Woman jokes
Man says, "What's Ligma?"
Woman says, "Ligma balls!"
Baby says nothing, she transgender.
Women are like tornadoes.
They scream when they are coming and take your house when they are leaving.
A married woman gets hit by a truck, and the cops tell her husband:
Cop: "Sir, it looks like your wife's been hit by a truck."
Man: "I know, but she has a great personality."
A man and a woman get married. The woman was a retired hooker. The man was a poet.
The man said as they did 69, "You taste better than my most delicious gourmet meal." The woman said, "Well, you aren’t too bad either, but the best 69 I’ve gotten and given was Harry. He did it for 24 hours nonstop." They got divorced that night.
What do you call an emo girl with a flat chest?
A cutting board.
Why do women get periods?
Just cancel the subscription.
I was at work and a few fat women came up to me and asked for some help.
Later that week, I ran into them on the dance floor. One of them asked me if I wanted to dance. I told her no. The other asked me if I knew what was cracking. I calmly said, "The floor."
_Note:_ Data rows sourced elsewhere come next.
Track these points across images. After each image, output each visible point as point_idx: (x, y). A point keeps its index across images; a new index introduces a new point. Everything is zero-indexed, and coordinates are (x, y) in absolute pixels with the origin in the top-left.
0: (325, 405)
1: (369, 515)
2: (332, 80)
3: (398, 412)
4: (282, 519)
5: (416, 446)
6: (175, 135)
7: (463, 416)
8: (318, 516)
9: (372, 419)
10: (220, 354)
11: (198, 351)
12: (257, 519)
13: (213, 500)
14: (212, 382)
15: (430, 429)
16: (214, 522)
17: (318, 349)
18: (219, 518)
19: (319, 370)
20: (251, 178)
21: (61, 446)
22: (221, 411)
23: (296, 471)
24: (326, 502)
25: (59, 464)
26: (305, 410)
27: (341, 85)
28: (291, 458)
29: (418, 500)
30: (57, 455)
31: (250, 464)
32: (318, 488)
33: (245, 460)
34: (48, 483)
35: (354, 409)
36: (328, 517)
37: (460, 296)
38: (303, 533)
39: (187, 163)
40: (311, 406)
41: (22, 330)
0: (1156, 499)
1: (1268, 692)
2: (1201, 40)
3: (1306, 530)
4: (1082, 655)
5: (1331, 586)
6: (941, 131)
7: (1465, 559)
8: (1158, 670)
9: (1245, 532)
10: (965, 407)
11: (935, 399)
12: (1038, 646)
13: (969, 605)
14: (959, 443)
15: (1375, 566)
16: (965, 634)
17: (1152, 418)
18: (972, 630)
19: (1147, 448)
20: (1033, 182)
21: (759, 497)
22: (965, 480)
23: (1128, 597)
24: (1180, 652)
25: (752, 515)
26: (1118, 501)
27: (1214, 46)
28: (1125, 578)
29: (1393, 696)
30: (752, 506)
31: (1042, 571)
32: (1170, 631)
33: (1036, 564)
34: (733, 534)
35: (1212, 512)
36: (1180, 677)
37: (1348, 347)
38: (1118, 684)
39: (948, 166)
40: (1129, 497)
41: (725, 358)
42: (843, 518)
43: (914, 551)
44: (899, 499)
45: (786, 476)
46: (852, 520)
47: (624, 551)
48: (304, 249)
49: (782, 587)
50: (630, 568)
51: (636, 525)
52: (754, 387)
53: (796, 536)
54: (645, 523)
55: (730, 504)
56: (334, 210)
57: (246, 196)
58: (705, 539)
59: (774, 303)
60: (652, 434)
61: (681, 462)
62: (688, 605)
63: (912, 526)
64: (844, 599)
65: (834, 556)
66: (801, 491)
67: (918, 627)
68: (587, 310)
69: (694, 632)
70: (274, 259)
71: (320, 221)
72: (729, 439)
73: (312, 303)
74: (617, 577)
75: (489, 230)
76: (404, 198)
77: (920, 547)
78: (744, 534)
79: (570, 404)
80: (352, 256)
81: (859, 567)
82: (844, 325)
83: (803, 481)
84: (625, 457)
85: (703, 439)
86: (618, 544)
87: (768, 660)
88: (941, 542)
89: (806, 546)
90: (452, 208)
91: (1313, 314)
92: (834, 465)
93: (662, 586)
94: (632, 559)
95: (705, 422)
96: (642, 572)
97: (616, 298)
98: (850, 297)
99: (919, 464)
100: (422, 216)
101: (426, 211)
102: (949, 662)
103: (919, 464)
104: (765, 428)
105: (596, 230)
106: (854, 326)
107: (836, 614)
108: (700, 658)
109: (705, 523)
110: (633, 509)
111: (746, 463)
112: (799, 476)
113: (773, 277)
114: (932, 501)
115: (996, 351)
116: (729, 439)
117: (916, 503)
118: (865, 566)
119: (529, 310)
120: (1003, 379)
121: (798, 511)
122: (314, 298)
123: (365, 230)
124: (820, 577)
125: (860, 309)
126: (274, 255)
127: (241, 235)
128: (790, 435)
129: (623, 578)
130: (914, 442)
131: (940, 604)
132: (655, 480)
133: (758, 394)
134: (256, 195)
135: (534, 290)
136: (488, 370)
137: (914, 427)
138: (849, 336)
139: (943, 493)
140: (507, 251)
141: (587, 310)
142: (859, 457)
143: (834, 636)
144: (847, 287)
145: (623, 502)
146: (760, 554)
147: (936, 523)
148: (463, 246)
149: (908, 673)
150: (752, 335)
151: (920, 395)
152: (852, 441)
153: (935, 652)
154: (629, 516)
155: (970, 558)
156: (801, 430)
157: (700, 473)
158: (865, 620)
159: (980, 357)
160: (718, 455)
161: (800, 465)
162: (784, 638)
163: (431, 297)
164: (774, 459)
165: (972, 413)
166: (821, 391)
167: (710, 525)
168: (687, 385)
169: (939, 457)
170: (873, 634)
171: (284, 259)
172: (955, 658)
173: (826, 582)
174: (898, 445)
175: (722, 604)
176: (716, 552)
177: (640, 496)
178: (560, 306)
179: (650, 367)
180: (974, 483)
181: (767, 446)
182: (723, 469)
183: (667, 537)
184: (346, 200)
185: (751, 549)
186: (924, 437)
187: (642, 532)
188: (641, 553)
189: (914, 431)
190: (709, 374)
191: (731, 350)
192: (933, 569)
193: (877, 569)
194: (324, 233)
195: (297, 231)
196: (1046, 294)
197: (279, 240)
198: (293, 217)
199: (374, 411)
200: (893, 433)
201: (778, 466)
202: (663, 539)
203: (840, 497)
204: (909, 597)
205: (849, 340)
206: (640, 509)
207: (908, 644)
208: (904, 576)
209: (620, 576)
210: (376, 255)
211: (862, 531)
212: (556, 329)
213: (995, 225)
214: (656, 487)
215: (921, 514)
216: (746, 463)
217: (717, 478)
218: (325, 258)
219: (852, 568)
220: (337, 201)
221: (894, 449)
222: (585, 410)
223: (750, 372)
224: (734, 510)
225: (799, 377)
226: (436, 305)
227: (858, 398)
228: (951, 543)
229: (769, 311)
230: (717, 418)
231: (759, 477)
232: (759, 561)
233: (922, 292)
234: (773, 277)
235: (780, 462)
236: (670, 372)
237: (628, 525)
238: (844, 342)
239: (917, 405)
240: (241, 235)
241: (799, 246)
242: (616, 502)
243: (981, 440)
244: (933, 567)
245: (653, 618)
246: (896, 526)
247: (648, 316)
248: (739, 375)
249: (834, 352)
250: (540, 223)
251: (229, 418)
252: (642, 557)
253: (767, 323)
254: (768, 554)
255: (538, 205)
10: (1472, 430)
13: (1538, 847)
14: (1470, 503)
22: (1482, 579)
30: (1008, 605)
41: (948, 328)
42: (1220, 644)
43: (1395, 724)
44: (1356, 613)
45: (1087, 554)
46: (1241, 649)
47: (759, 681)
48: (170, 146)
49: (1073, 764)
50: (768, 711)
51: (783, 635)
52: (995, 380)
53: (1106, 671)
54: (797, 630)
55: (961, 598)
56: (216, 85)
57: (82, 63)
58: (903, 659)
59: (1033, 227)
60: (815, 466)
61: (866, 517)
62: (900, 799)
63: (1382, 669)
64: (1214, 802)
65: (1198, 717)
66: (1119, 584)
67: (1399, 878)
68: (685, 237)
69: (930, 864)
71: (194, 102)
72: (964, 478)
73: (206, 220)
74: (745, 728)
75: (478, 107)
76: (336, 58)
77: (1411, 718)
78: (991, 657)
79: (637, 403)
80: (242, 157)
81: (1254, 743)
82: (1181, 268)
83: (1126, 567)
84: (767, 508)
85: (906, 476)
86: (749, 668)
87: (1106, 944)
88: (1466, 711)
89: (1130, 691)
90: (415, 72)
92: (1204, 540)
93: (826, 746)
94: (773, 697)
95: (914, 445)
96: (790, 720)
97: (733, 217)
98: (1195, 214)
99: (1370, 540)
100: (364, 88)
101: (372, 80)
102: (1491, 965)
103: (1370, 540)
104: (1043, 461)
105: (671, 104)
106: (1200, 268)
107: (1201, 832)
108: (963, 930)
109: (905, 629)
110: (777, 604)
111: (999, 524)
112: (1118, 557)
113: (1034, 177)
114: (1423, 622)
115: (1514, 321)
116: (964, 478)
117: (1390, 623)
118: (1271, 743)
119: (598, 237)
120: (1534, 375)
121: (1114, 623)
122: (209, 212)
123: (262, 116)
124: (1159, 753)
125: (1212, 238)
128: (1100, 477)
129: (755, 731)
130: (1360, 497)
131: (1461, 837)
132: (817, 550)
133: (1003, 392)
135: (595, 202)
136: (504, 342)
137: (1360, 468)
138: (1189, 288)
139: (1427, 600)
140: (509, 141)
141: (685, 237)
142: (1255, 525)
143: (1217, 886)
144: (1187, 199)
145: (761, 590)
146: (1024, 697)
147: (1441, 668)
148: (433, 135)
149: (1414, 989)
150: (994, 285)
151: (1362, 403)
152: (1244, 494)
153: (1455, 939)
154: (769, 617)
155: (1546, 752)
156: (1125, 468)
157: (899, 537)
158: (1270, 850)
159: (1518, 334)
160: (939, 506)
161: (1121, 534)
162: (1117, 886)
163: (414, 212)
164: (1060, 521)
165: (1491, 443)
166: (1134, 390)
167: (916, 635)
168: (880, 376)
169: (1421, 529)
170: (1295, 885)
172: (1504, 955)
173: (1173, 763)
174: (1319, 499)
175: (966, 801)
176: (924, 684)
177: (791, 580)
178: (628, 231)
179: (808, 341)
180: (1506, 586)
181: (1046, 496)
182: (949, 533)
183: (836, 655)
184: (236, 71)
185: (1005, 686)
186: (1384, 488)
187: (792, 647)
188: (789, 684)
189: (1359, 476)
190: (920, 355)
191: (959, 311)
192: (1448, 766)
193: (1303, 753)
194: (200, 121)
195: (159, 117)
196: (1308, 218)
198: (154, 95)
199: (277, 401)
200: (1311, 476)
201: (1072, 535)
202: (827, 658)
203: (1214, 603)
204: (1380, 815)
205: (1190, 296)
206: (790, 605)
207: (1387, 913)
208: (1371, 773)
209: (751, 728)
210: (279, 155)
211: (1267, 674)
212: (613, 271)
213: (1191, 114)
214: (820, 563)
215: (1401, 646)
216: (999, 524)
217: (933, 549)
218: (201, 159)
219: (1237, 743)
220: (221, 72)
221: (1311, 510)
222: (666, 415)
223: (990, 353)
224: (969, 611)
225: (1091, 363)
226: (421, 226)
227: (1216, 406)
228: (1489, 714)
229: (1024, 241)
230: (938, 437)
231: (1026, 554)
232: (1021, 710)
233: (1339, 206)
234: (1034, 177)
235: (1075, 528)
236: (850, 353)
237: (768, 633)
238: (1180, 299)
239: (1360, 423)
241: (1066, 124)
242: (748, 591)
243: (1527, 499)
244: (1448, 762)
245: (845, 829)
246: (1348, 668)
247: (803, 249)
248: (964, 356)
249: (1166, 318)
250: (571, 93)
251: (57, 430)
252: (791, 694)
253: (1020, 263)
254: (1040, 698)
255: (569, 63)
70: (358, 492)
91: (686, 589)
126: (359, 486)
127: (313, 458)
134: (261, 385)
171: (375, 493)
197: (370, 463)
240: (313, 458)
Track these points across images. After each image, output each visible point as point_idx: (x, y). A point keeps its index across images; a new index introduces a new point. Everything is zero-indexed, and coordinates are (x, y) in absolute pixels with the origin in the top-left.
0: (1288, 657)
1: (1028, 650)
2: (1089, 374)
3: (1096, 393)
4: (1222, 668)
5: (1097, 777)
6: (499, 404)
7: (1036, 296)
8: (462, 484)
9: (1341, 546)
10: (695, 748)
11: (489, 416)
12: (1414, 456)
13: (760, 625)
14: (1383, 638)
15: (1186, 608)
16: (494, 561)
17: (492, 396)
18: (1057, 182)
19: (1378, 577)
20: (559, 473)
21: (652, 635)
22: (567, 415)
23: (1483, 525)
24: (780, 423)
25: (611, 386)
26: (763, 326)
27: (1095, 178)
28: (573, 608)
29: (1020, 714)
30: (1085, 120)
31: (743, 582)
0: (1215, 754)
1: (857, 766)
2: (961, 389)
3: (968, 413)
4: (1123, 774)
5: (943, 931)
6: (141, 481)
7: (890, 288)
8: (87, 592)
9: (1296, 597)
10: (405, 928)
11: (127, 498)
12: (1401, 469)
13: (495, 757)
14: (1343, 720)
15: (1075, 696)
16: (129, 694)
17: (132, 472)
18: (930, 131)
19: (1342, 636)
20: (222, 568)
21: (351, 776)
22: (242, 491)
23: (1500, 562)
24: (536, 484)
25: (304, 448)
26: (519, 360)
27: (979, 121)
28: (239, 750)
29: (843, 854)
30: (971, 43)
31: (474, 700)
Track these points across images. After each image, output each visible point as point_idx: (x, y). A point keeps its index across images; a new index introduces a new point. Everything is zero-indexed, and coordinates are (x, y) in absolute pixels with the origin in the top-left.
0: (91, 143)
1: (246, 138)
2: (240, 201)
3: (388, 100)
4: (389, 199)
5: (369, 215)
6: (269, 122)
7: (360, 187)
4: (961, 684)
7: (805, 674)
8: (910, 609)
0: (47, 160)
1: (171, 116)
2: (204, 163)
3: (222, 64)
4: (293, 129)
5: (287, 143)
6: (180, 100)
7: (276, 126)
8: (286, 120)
What’s the difference between KFC and a woman on her period?
One’s finger-licking good and the other is just a fast food restaurant.
Why is it that skinny men love fat women?
Because we need warmth in the winter and shade in the summer.
Why is it okay for a woman to use me when she feels like it, but when I use her body when I feel like it, I am the bad guy?
Fat women can't walk, but on 9/11, they ran.
Q: How do you turn a cat into a fish?
A: Tell the woman not to wash down there.
Big mummy milkers...
What do trans women bring to lesbian relationships?
Something big and warm 🍆.
The woman became extremely uncomfortable with the man she had just met. While he lay beside her, romantically kissing and stroking her neck he whispered, “I called the number you gave me at the bar tonight. Someone named Alvin answered who has never heard of you.”
All of a guy's sons came out gay. He ordered 10 shots in a bar.
The bartender asks, "Do you have anyone in your family who likes women?"
The man said, "My wife does!"
What does an orphan have in common with an 80-year-old woman? Their parents will never come back.
You know why they call her Wonder Woman?
She's always wondering where she parked her invisible jet.
How is a woman like a road?
They both have manholes.
There’s a woman cutting onions when her husband walks in and starts crying. Onions was a good dog.